What is required: Working from the entries that follow, transcribe exactly and only the lines from the one with "type=rotated; before=gudotax; pos1=721,629;" through the last, pictures excluded.

Records for this exercise:
-- Opening Marker --
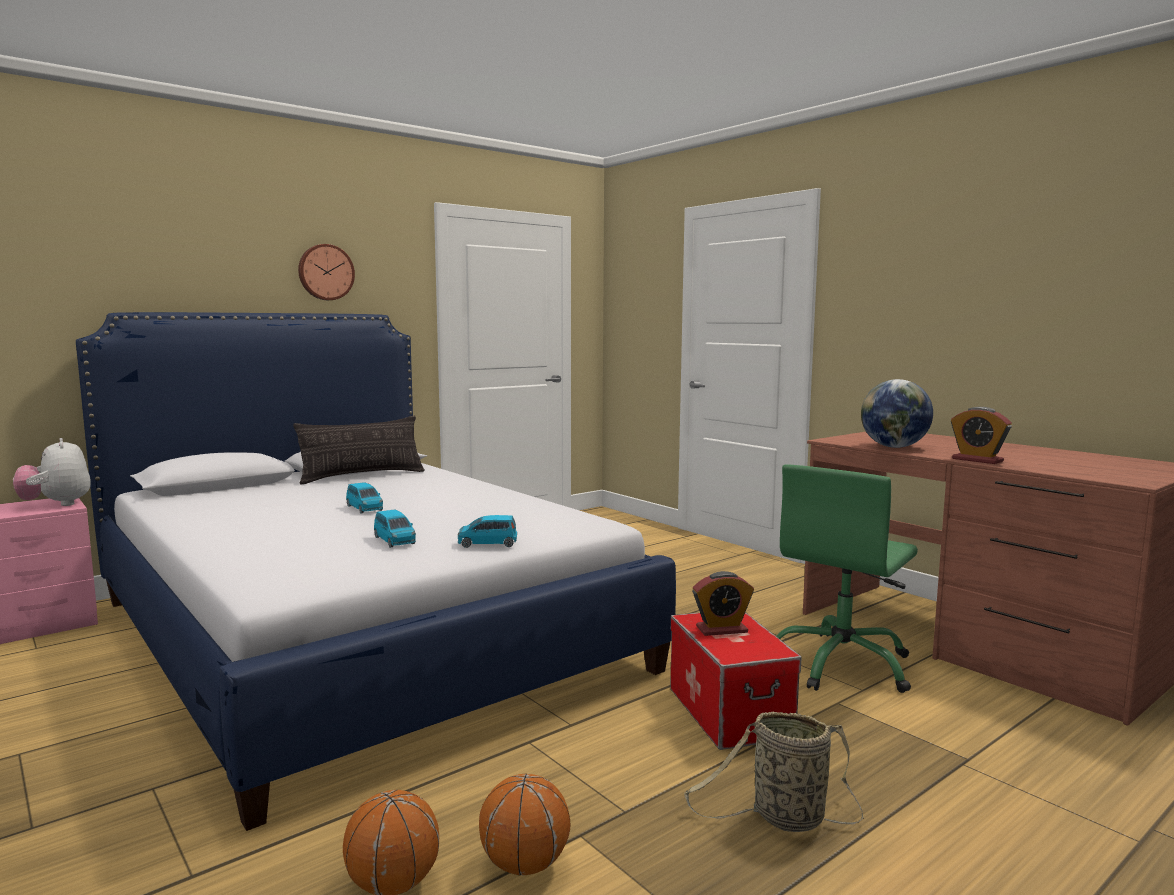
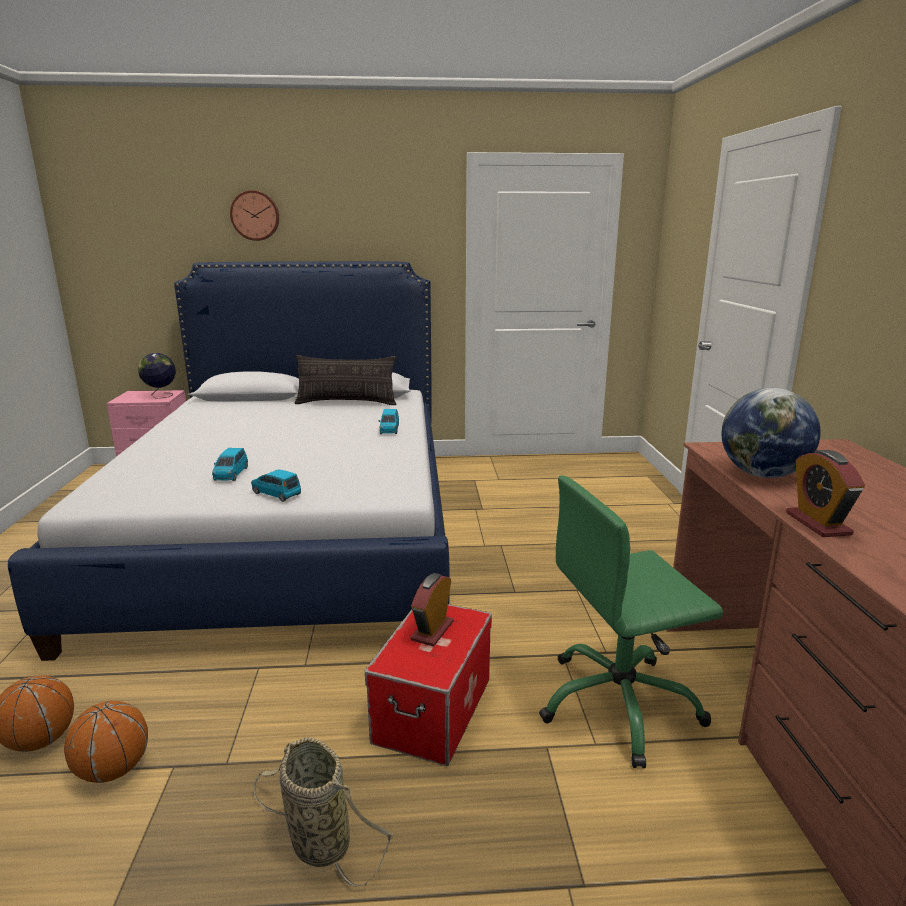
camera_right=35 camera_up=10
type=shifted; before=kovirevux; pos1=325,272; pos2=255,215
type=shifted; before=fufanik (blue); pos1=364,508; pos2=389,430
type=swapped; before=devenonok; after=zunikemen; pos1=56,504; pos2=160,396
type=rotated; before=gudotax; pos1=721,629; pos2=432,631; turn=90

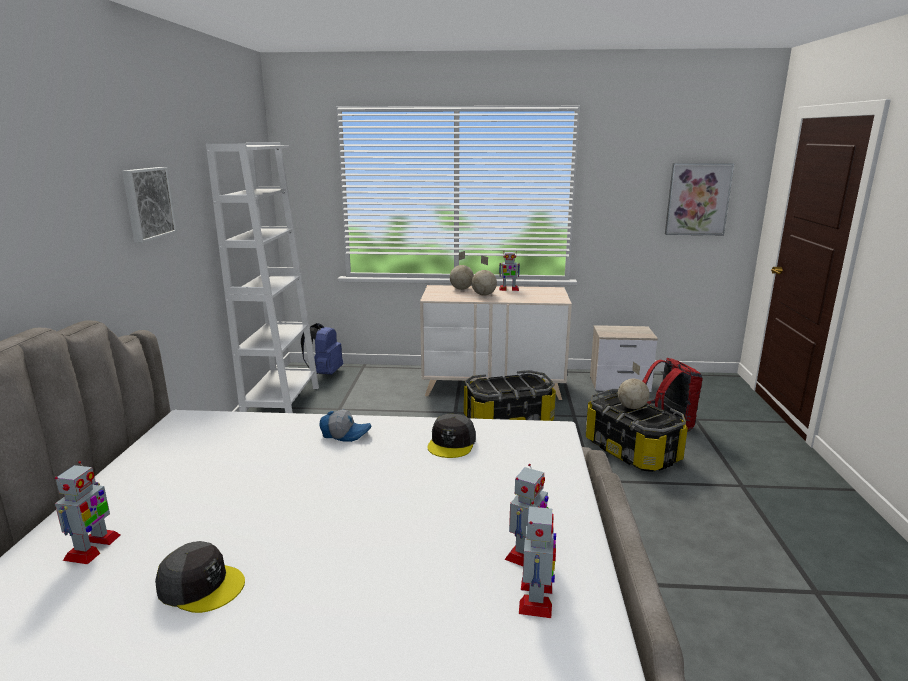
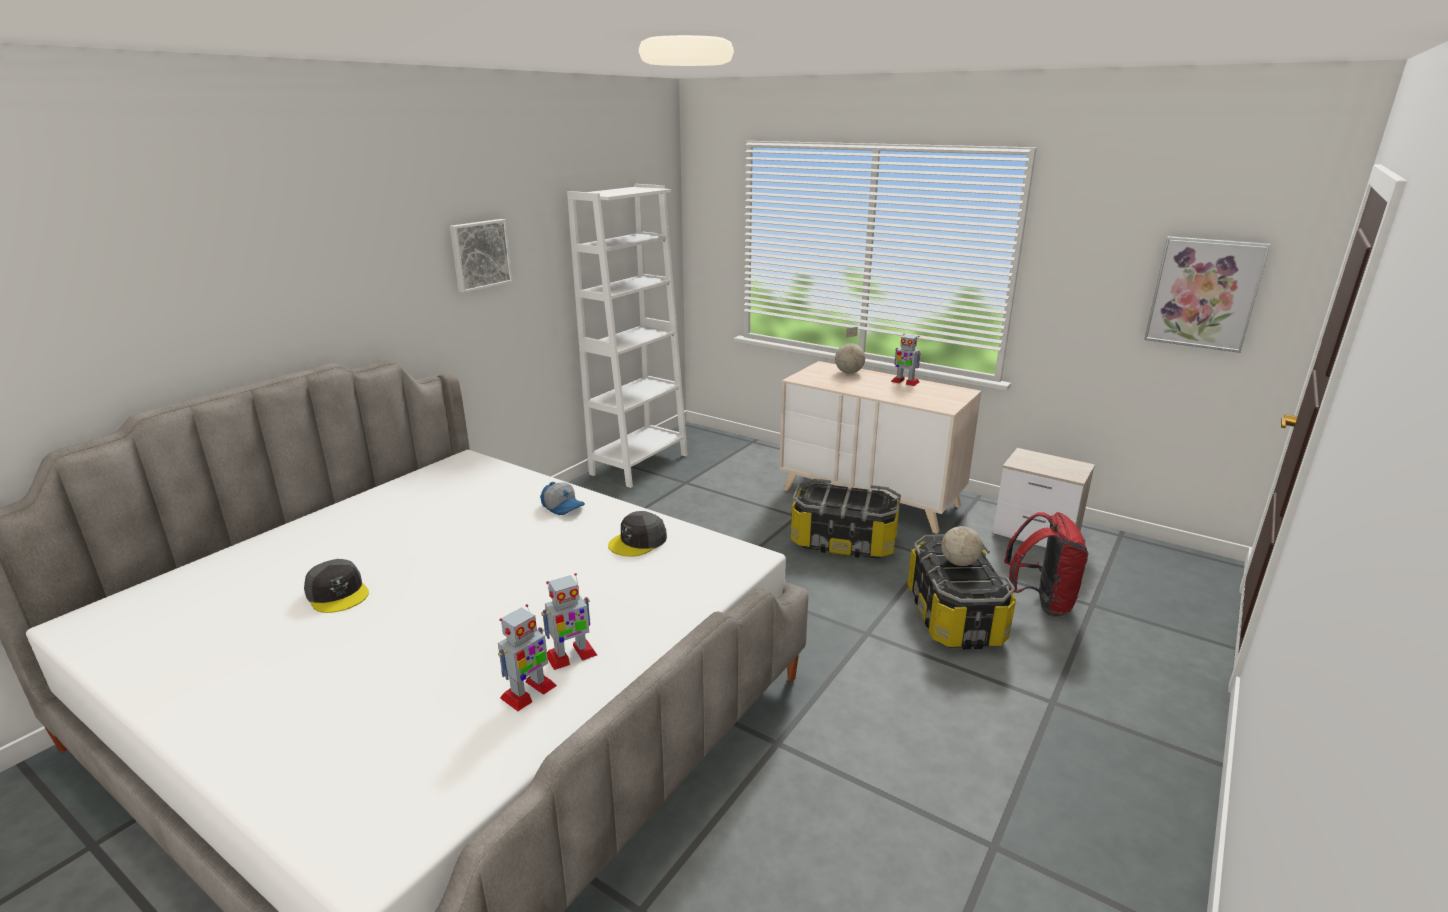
camera_right=30 camera_up=5
type=gone; before=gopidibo; pos1=92,548
type=gone; before=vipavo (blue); pos1=325,373
type=gone; before=zunikemen; pos1=484,295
-- Closing Marker --
Your response:
type=rotated; before=gudotax; pos1=721,629; pos2=432,631; turn=90

camera_right=30 camera_up=5
type=gone; before=gopidibo; pos1=92,548
type=gone; before=vipavo (blue); pos1=325,373
type=gone; before=zunikemen; pos1=484,295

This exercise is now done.